By default, in a majority of systems, the kernel is configured in the way the host acts as an end device (from the perspective of L3), and it refuses to forward IP packets (like routers). So unless the incoming IP packet is destined for the device (IP does not match), the packet is discarded.

Note that if the target host has multiple IP addresses assigned, it is allowed (according to IP protocol) to receive a packet (and respond to it) through a different L3 interface than it was destined for. For example: the packet has destination address 192.168.2.1. It is allowed to receive the packet on a different interface, which has e.g. IP address 192.168.1.1 assigned; it can be either a different L2 interface. And the destination host is also allowed to respond through that (or maybe even different) interface.

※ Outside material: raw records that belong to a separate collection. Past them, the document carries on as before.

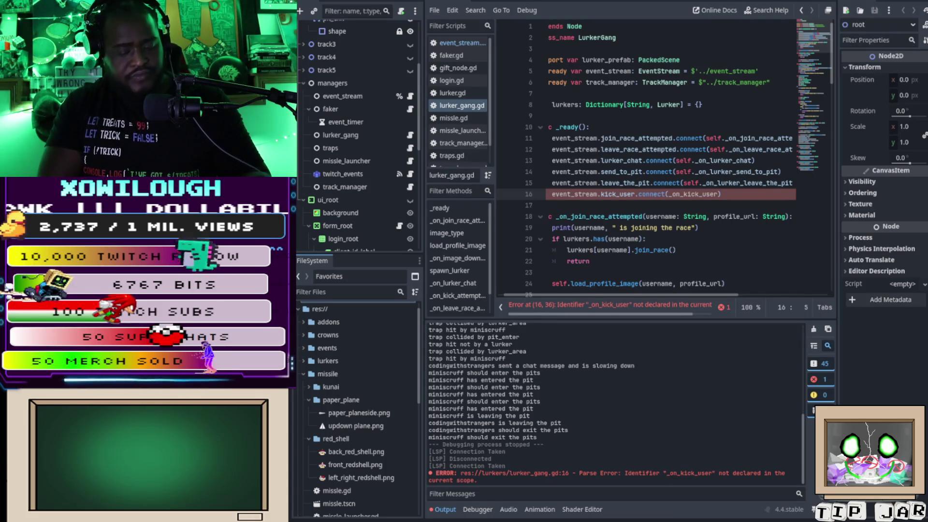
Step: Prefix the callback in line 16's connect call with 'self.'
{"action": "type", "text": "self"}
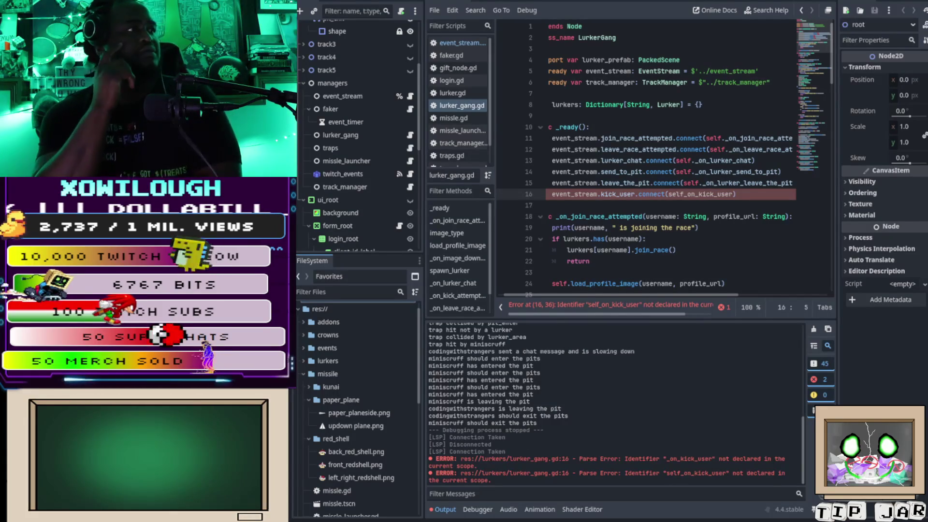
{"action": "type", "text": "."}
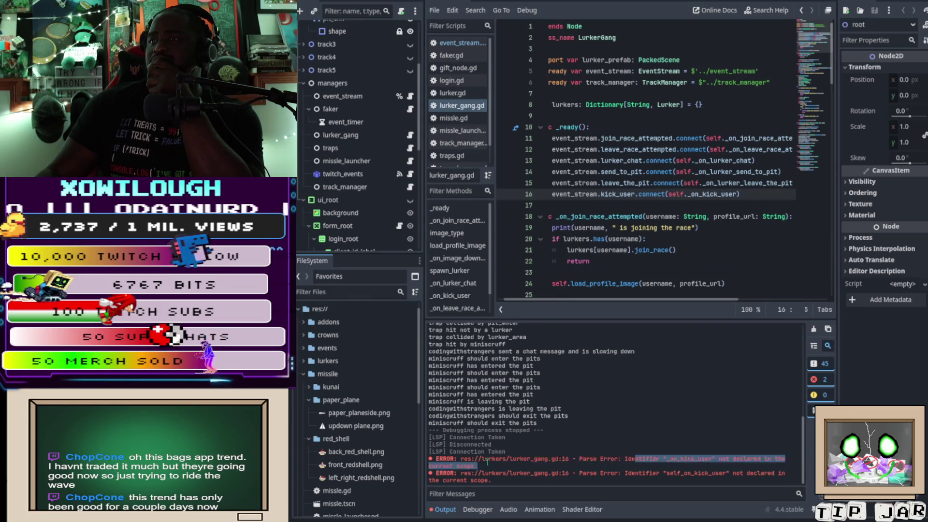
Step: Select the first parse error message reported for lurker_gang.gd
{"action": "double_click", "coordinate": [444, 459]}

In order to tell the system to forward IP packets, IP forwarding has to be enabled in the system’s configuration. On Linux, the kernel’s network stack is the responsible for that, so we naturally enable IP forwarding via sysctl command. We can enable (or disable) IP forwarding per L2 interface (e.g. net.ipv4.conf.eth0.forwarding) and also globally for whole network stack (net.ipv4.ip_forward or special option net.ipv4.conf.all.forwarding).

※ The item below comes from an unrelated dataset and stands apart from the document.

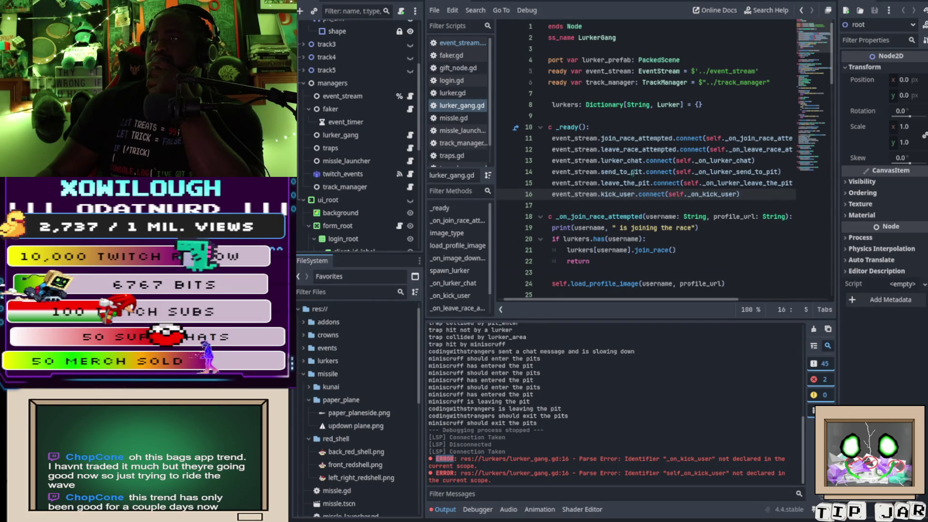
{"action": "left_click", "coordinate": [550, 127]}
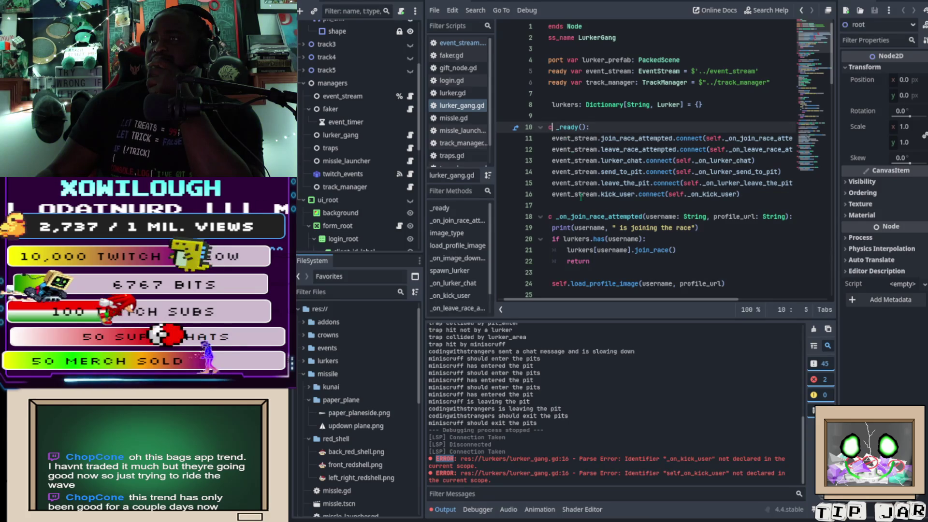
{"action": "scroll", "coordinate": [581, 185], "scroll_direction": "down", "scroll_amount": 3}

To actually enable the forwarding, it is enough to enable it per interface. The decision whether the packet should be forwarded or dropped is done upon packet receive, so the forwarding has to be enabled on the receiving interface. But be careful, usually the response to the original packet is received vice-versa – via the interface through the the original packet was sent. For example: To be able to receive a packet on eth0 and forward it to eth1, forwarding for eth0 must be enabled. But to be able to also receive a response packet on eth1 and forward it to eth0, also forwarding for eth1 must be enabled.

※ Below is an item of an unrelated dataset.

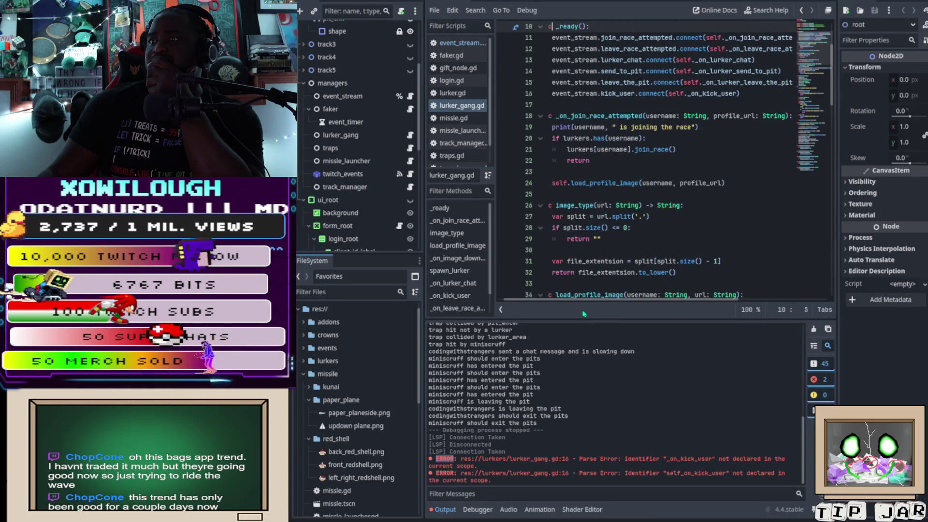
{"action": "scroll", "coordinate": [584, 309], "scroll_direction": "left", "scroll_amount": 1}
{"action": "scroll", "coordinate": [614, 231], "scroll_direction": "up", "scroll_amount": 2}
{"action": "scroll", "coordinate": [614, 231], "scroll_direction": "up", "scroll_amount": 1}
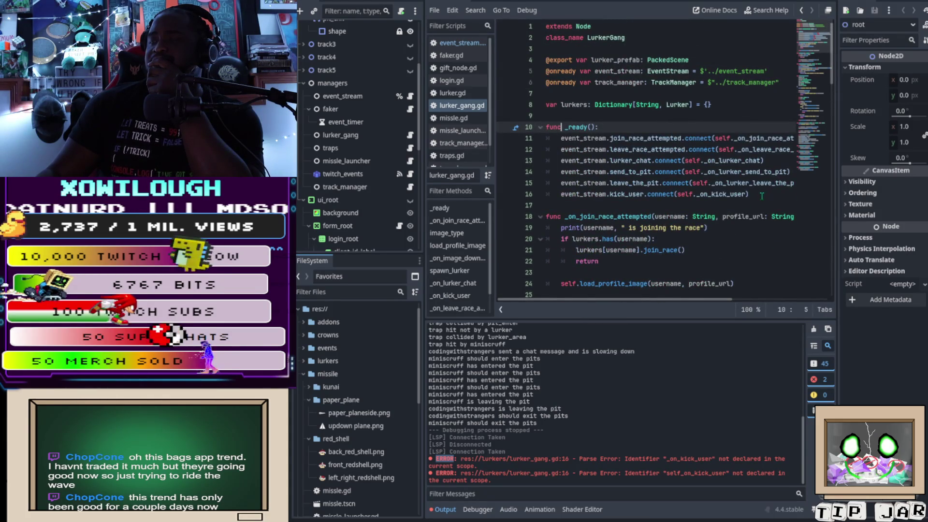
{"action": "scroll", "coordinate": [762, 196], "scroll_direction": "down", "scroll_amount": 5}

Note that global settings (net.ipv4.ip_forward and net.ipv4.conf.all.forwarding) doesn’t need to be enabled. But they behave in a special way: If any of them is changed, all other forwarding sysctl options (including all of the per-interface ones) are changed accordingly. If the device is meant to be a router, it is natural to enable the forwarding for all interfaces, using the global options.

We can enable forwarding using this command:

sysctl -w net.ipv4.ip_forward=1

VDE

  • Stands for Virtual Distributed Ethernet and is capable of emulating Ethernet switches in software.
  • Compared to the more Linux native approach (bridging using the bridge kernel module), VDE can be run without root privileges as it runs as a user application.
  • vde_switch command is used to emulate an Ethernet switch. Each running instance of the command represents one switch.
  • It uses UNIX-domain sockets to establish connection between the VDE switch and another application (e.g. QEMU).

Running the VDE switch:

vde_switch -sock /tmp/my_switch.sock

Connecting a QEMU VM to the VDE switch:

qemu-system-x86_64 -nic vde,sock=/tmp/my_switch.sock

Note that by default, the VDE switch runs in foreground. If you hit the Return key, you invoke the management console of the switch.